Data in this exercise:
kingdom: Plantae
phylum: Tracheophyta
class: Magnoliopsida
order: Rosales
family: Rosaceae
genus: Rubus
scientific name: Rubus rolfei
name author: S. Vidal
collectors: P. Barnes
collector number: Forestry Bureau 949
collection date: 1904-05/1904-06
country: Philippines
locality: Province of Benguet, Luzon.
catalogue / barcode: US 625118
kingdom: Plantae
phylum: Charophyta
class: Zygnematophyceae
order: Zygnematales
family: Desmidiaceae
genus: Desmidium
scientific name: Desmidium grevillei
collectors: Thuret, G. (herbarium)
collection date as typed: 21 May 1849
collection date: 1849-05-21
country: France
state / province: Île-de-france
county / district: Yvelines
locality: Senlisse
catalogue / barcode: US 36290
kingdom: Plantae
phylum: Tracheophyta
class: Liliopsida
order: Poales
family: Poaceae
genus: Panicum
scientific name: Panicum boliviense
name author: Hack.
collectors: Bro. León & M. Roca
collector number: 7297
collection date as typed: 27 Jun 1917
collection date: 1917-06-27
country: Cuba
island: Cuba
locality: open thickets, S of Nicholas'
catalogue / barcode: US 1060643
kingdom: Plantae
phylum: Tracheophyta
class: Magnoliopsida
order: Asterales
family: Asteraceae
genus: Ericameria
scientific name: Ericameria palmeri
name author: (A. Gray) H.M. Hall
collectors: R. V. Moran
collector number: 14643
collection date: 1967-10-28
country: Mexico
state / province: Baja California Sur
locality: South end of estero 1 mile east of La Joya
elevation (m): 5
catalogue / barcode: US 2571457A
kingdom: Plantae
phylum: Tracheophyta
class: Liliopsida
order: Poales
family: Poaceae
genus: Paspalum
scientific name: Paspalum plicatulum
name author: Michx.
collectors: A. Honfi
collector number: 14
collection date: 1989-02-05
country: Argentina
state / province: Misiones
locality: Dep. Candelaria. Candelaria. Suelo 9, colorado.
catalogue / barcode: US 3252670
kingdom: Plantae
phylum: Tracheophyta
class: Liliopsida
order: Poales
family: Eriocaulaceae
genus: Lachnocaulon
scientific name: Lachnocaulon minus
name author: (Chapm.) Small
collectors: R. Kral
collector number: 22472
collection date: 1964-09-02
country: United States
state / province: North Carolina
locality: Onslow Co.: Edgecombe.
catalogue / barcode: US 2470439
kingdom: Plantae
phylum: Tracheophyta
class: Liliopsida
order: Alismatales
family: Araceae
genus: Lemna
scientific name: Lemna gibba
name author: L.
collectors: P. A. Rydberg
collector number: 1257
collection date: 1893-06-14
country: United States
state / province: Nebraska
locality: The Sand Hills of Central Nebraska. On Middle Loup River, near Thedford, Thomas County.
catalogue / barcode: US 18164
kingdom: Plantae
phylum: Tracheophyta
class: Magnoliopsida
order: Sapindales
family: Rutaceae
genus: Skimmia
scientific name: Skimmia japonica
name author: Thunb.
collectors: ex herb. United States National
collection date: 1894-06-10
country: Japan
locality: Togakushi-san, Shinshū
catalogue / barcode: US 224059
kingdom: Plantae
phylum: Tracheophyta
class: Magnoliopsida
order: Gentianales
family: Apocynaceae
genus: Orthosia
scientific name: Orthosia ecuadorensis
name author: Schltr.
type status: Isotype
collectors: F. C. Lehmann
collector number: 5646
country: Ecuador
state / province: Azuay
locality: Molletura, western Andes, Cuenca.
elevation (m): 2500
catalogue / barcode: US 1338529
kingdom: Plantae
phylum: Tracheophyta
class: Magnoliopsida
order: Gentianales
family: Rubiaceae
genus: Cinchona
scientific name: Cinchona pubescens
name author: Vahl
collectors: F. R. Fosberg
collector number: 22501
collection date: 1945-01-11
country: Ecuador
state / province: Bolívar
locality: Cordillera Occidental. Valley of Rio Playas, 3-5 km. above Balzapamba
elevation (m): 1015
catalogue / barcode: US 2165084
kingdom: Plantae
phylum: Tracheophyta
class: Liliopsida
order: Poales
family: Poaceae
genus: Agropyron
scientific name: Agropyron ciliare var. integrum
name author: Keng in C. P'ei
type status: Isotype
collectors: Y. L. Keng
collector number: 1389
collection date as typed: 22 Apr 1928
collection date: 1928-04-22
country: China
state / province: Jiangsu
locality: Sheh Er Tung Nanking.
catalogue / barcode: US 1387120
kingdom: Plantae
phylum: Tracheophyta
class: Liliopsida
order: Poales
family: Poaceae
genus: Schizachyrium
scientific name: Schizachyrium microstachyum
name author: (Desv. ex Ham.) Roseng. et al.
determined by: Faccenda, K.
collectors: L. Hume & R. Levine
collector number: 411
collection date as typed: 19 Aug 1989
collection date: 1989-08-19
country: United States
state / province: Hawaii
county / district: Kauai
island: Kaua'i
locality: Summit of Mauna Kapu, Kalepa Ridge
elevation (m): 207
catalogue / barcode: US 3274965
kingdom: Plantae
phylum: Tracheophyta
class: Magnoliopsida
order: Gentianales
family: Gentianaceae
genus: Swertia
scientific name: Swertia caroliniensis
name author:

To be done:
Copy out every line of the records verbatim, from the first record through the last.

Response:
kingdom: Plantae
phylum: Tracheophyta
class: Magnoliopsida
order: Rosales
family: Rosaceae
genus: Rubus
scientific name: Rubus rolfei
name author: S. Vidal
collectors: P. Barnes
collector number: Forestry Bureau 949
collection date: 1904-05/1904-06
country: Philippines
locality: Province of Benguet, Luzon.
catalogue / barcode: US 625118
kingdom: Plantae
phylum: Charophyta
class: Zygnematophyceae
order: Zygnematales
family: Desmidiaceae
genus: Desmidium
scientific name: Desmidium grevillei
collectors: Thuret, G. (herbarium)
collection date as typed: 21 May 1849
collection date: 1849-05-21
country: France
state / province: Île-de-france
county / district: Yvelines
locality: Senlisse
catalogue / barcode: US 36290
kingdom: Plantae
phylum: Tracheophyta
class: Liliopsida
order: Poales
family: Poaceae
genus: Panicum
scientific name: Panicum boliviense
name author: Hack.
collectors: Bro. León & M. Roca
collector number: 7297
collection date as typed: 27 Jun 1917
collection date: 1917-06-27
country: Cuba
island: Cuba
locality: open thickets, S of Nicholas'
catalogue / barcode: US 1060643
kingdom: Plantae
phylum: Tracheophyta
class: Magnoliopsida
order: Asterales
family: Asteraceae
genus: Ericameria
scientific name: Ericameria palmeri
name author: (A. Gray) H.M. Hall
collectors: R. V. Moran
collector number: 14643
collection date: 1967-10-28
country: Mexico
state / province: Baja California Sur
locality: South end of estero 1 mile east of La Joya
elevation (m): 5
catalogue / barcode: US 2571457A
kingdom: Plantae
phylum: Tracheophyta
class: Liliopsida
order: Poales
family: Poaceae
genus: Paspalum
scientific name: Paspalum plicatulum
name author: Michx.
collectors: A. Honfi
collector number: 14
collection date: 1989-02-05
country: Argentina
state / province: Misiones
locality: Dep. Candelaria. Candelaria. Suelo 9, colorado.
catalogue / barcode: US 3252670
kingdom: Plantae
phylum: Tracheophyta
class: Liliopsida
order: Poales
family: Eriocaulaceae
genus: Lachnocaulon
scientific name: Lachnocaulon minus
name author: (Chapm.) Small
collectors: R. Kral
collector number: 22472
collection date: 1964-09-02
country: United States
state / province: North Carolina
locality: Onslow Co.: Edgecombe.
catalogue / barcode: US 2470439
kingdom: Plantae
phylum: Tracheophyta
class: Liliopsida
order: Alismatales
family: Araceae
genus: Lemna
scientific name: Lemna gibba
name author: L.
collectors: P. A. Rydberg
collector number: 1257
collection date: 1893-06-14
country: United States
state / province: Nebraska
locality: The Sand Hills of Central Nebraska. On Middle Loup River, near Thedford, Thomas County.
catalogue / barcode: US 18164
kingdom: Plantae
phylum: Tracheophyta
class: Magnoliopsida
order: Sapindales
family: Rutaceae
genus: Skimmia
scientific name: Skimmia japonica
name author: Thunb.
collectors: ex herb. United States National
collection date: 1894-06-10
country: Japan
locality: Togakushi-san, Shinshū
catalogue / barcode: US 224059
kingdom: Plantae
phylum: Tracheophyta
class: Magnoliopsida
order: Gentianales
family: Apocynaceae
genus: Orthosia
scientific name: Orthosia ecuadorensis
name author: Schltr.
type status: Isotype
collectors: F. C. Lehmann
collector number: 5646
country: Ecuador
state / province: Azuay
locality: Molletura, western Andes, Cuenca.
elevation (m): 2500
catalogue / barcode: US 1338529
kingdom: Plantae
phylum: Tracheophyta
class: Magnoliopsida
order: Gentianales
family: Rubiaceae
genus: Cinchona
scientific name: Cinchona pubescens
name author: Vahl
collectors: F. R. Fosberg
collector number: 22501
collection date: 1945-01-11
country: Ecuador
state / province: Bolívar
locality: Cordillera Occidental. Valley of Rio Playas, 3-5 km. above Balzapamba
elevation (m): 1015
catalogue / barcode: US 2165084
kingdom: Plantae
phylum: Tracheophyta
class: Liliopsida
order: Poales
family: Poaceae
genus: Agropyron
scientific name: Agropyron ciliare var. integrum
name author: Keng in C. P'ei
type status: Isotype
collectors: Y. L. Keng
collector number: 1389
collection date as typed: 22 Apr 1928
collection date: 1928-04-22
country: China
state / province: Jiangsu
locality: Sheh Er Tung Nanking.
catalogue / barcode: US 1387120
kingdom: Plantae
phylum: Tracheophyta
class: Liliopsida
order: Poales
family: Poaceae
genus: Schizachyrium
scientific name: Schizachyrium microstachyum
name author: (Desv. ex Ham.) Roseng. et al.
determined by: Faccenda, K.
collectors: L. Hume & R. Levine
collector number: 411
collection date as typed: 19 Aug 1989
collection date: 1989-08-19
country: United States
state / province: Hawaii
county / district: Kauai
island: Kaua'i
locality: Summit of Mauna Kapu, Kalepa Ridge
elevation (m): 207
catalogue / barcode: US 3274965
kingdom: Plantae
phylum: Tracheophyta
class: Magnoliopsida
order: Gentianales
family: Gentianaceae
genus: Swertia
scientific name: Swertia caroliniensis
name author:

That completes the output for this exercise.